Elari andava confiante pelos corredores seguindo a caminho do salão, estava limpa, estava bem vestida e se sentia incrível, teria a atenção de todos para si pois aquela noite era dela, mas ansiava pela atenção de apenas uma pessoa.
As portas duplas se abriram, era no salão fechado pois ainda estava frio, mas era o enorme salão no qual foi feito o jantar para o rei, ela se perguntou se aquele lugar só era utilizado em eventos dedicados a pessoas, todos se voltaram para ela em sincronia, a primeira coisa que viu foi o sorriso de sua mãe, os olhos brilharam e ela realmente olhou para a filha após anos, ela finalmente podia olhar. Elari percorria a multidão com o olhar seguindo direto para os assentos reservados ao monarca e sua família, normalmente apenas dois lugares, porém havia mais um naquela noite, Kah Sung não estava lá, apenas o rei que logo fez com que todos tornassem às suas atividades, o que foi mais difícil que da vez anterior, os nobres pareciam perder interesse pelas coisas mais rápido, já os súditos de Negra ainda contorciam seus pescoços para a ver passando e sussurravam para os que estavam perto, haviam negros de todos os tipos, mas a maioria era Salyu, Elari sentiu um leve calafrio, mas nenhuma vontade de correr ou se encolher e gritar lhe veio, nenhum relâmpago cegou sua mente e nenhuma noite veio a ela. Talvez tudo que tinha precisado por todos aqueles anos fosse dizer o que sentiu e passou a alguém, mas esse alguém nunca havia aparecido até agora e naquele mesmo instante ele havia sumido. Ela não podia disfarçar sua decepção enquanto seguia até Ed com Kath em seu enlace. Ela olhou em volta mais uma vez ao parar próxima a ele.

- Você está belíssima.

- Obrigada.

Ela não olhava para ele e Kath pareceu triste.

- Ari, você ainda...

Ela finalmente olhou para ele e viu tristeza e preocupação marcarem seu rosto ainda mais belo que antes, por um tempo não entendeu e então a luz da compreensão lhe iluminou.

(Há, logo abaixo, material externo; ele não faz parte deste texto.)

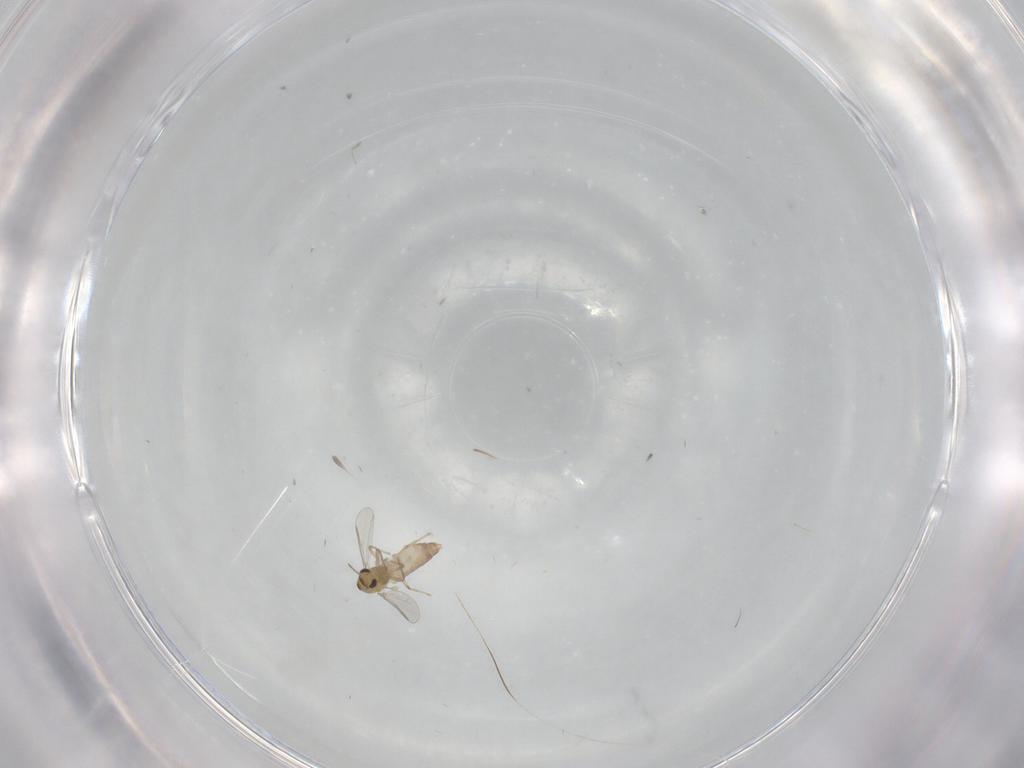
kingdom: Animalia
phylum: Arthropoda
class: Insecta
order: Diptera
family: Chironomidae
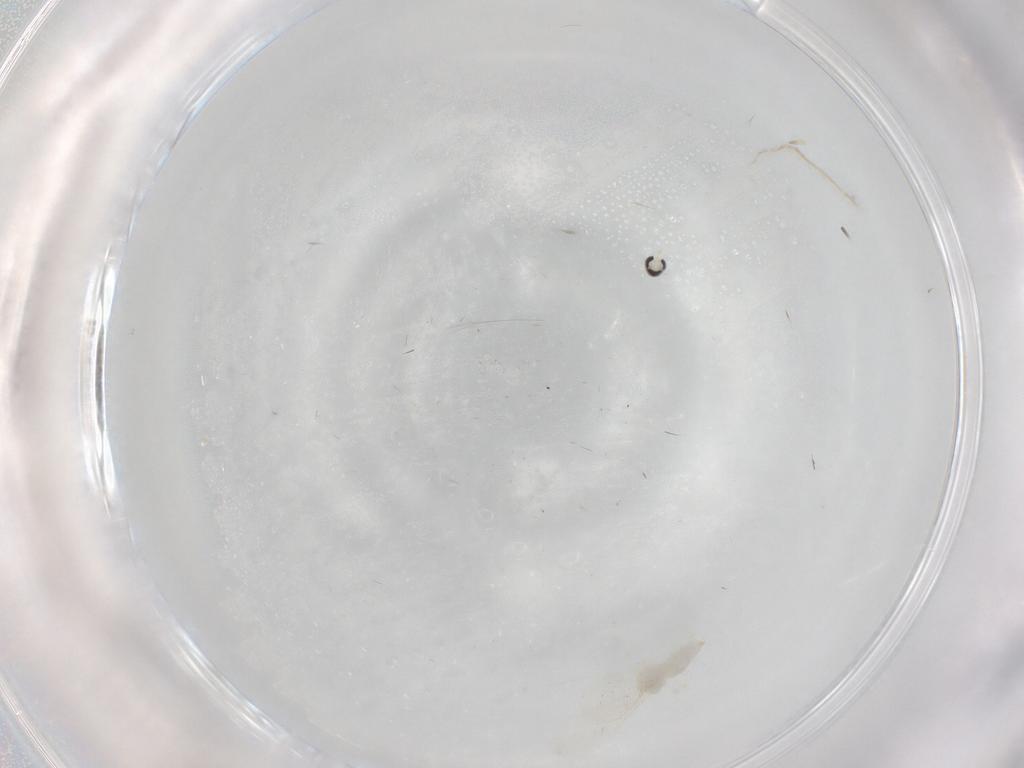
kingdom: Animalia
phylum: Arthropoda
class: Insecta
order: Diptera
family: Cecidomyiidae
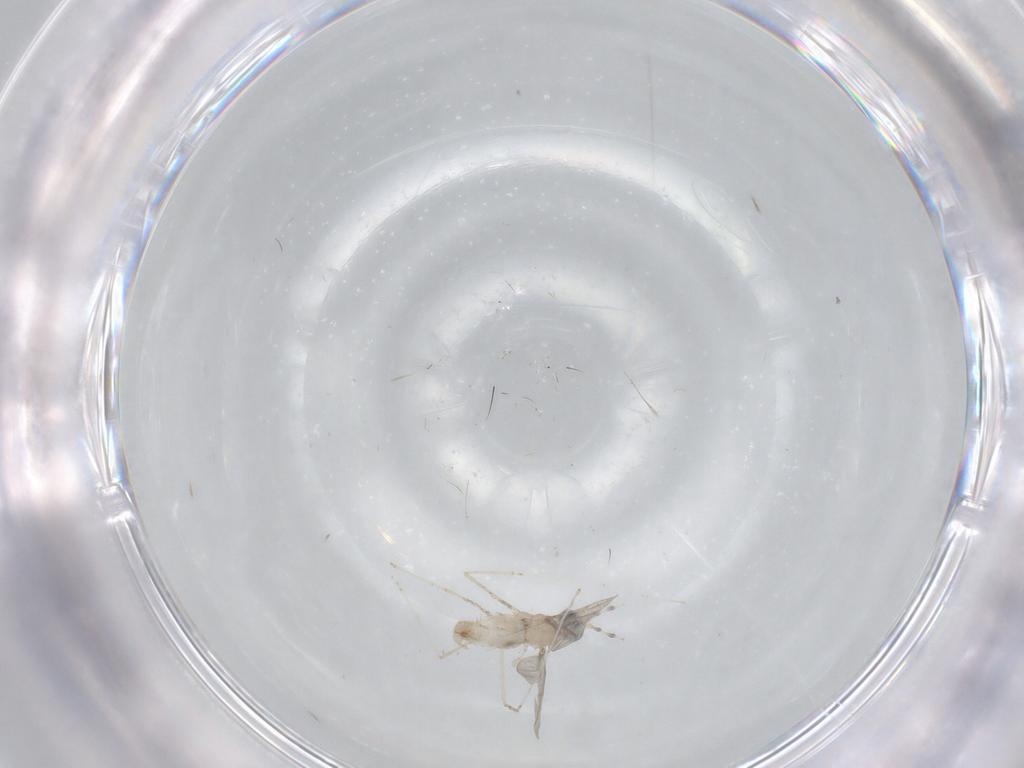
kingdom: Animalia
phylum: Arthropoda
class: Insecta
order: Diptera
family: Cecidomyiidae
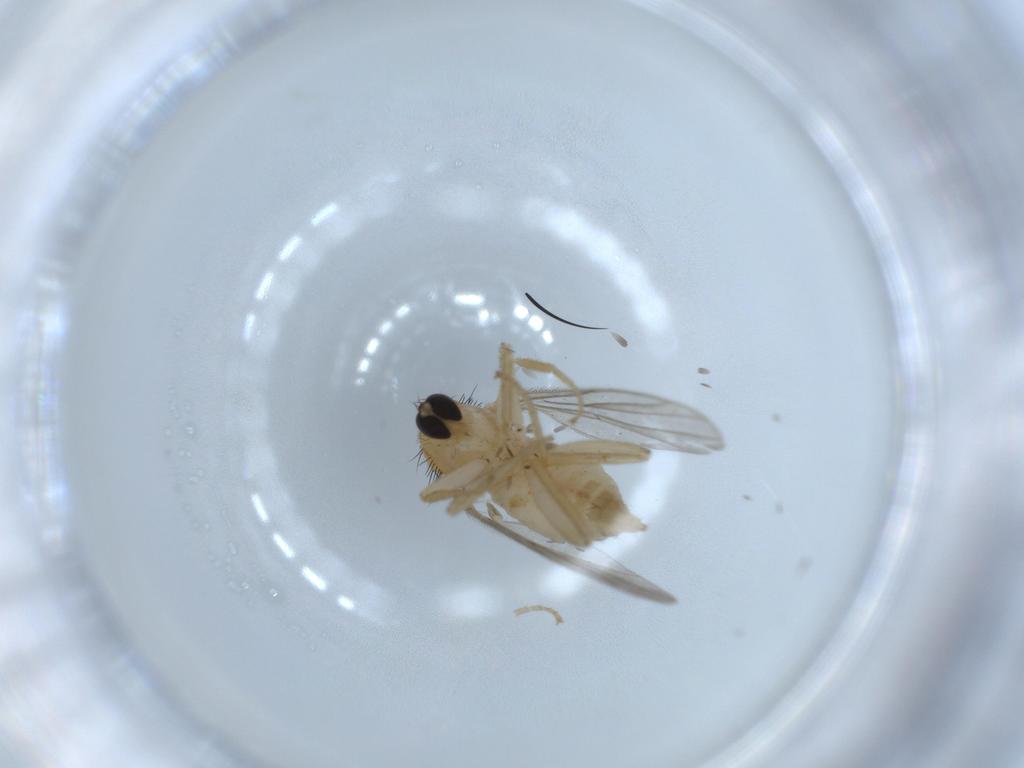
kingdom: Animalia
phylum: Arthropoda
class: Insecta
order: Diptera
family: Hybotidae
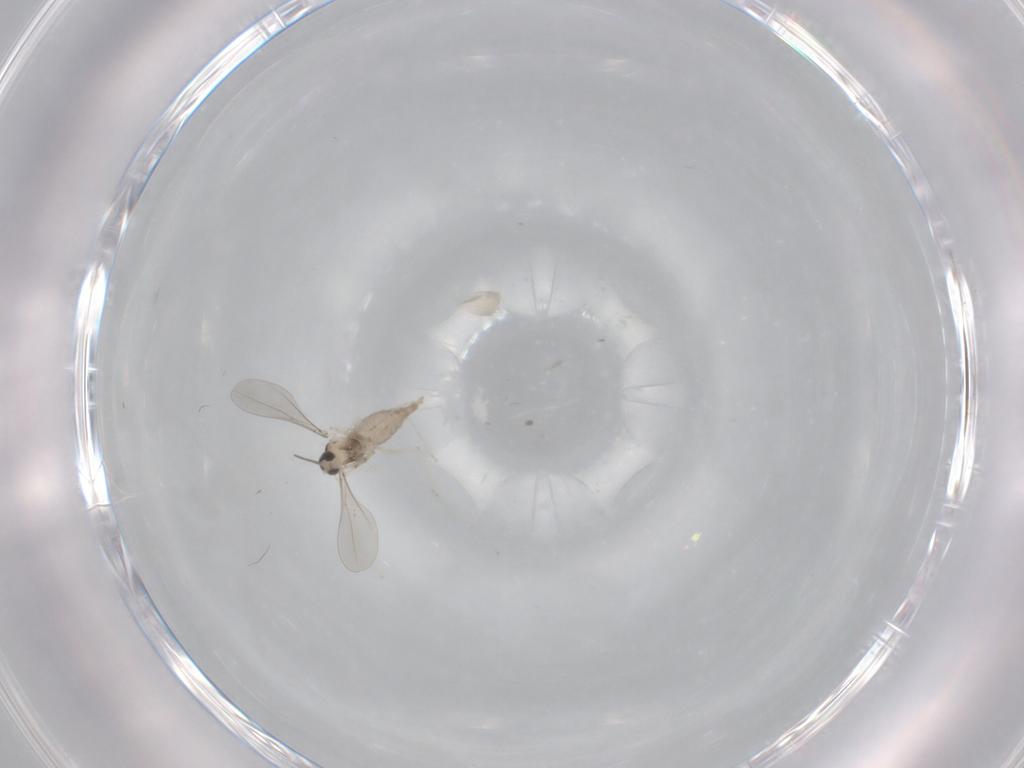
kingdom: Animalia
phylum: Arthropoda
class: Insecta
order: Diptera
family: Cecidomyiidae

- Não, está tudo bem. Eu consigo olhar para você.

- Estou aliviada em escutar isso.

Meliah havia se aproximado com um sorriso, ela até mesmo estendeu a mão para apertar o ombro da filha que não tocou por tanto tempo, a filha que temia ser fruto de sua imaginação ou culpa.

- Onde está o papai?

Kath ficou na ponta dos pés para ver se ele não estava perdido atrás da mãe.

- Ele saiu por um instante, alguém importante pediu para falar com ele. O mais importante hoje é Elari, mas imagino que lhe envolva.

O olhar dela permaneceu desconfiado.

- Kath disse que receberam cartas. Diversas.

A mãe abriu mais o sorriso, os olhos brilharam com algo que devia ser orgulho.

- Sim, pensamos em aceitar algumas propostas, todas tão atrativas, digo, não todas, mas a maioria.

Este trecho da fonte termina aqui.